* _Records for the task_:
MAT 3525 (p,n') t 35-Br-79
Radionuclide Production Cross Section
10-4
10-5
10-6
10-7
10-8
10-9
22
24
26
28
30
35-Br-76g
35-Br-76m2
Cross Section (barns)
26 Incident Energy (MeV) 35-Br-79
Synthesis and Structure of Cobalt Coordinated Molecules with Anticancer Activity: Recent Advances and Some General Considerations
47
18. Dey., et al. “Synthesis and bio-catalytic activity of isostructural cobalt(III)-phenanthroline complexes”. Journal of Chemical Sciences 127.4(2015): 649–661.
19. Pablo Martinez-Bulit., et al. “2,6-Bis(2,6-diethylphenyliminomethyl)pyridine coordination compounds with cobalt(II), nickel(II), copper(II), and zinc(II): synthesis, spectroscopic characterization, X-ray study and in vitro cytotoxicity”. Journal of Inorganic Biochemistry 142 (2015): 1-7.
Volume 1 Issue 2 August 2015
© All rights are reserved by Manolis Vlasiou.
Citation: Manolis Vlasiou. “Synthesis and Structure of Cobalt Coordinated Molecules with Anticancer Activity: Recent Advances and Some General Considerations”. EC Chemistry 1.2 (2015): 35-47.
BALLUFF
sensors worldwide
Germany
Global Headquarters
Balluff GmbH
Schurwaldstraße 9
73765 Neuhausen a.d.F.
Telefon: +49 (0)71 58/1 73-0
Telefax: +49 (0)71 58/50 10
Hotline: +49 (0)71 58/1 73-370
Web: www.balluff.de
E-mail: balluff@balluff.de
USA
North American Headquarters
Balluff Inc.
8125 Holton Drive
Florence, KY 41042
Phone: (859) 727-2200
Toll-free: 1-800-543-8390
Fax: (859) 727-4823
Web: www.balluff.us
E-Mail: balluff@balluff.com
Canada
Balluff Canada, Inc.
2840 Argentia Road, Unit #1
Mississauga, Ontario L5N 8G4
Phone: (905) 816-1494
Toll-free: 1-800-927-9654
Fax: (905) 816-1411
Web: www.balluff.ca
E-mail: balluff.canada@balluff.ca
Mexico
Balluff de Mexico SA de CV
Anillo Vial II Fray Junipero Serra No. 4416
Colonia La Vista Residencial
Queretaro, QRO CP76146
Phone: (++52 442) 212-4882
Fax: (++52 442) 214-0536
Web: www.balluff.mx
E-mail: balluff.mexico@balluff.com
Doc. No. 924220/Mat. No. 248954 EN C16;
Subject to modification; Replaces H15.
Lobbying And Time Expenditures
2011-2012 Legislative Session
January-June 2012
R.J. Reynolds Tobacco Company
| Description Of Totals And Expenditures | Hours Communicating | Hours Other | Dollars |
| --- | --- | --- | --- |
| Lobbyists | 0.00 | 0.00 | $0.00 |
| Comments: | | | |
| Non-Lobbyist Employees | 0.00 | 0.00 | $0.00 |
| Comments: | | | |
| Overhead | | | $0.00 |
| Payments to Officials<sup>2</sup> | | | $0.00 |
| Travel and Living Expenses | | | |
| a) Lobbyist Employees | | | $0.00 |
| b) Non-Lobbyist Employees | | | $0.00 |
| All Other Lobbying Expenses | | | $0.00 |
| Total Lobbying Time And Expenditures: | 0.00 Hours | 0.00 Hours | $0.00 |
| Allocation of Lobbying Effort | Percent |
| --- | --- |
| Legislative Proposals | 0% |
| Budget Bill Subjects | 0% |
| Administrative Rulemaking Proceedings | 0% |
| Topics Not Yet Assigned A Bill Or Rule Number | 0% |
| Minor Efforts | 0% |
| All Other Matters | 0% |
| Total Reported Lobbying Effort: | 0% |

* _Activity_: What lines in the data hold the word "Manolis"? Return them.

* _Completed task_:
© All rights are reserved by Manolis Vlasiou.
Citation: Manolis Vlasiou. “Synthesis and Structure of Cobalt Coordinated Molecules with Anticancer Activity: Recent Advances and Some General Considerations”. EC Chemistry 1.2 (2015): 35-47.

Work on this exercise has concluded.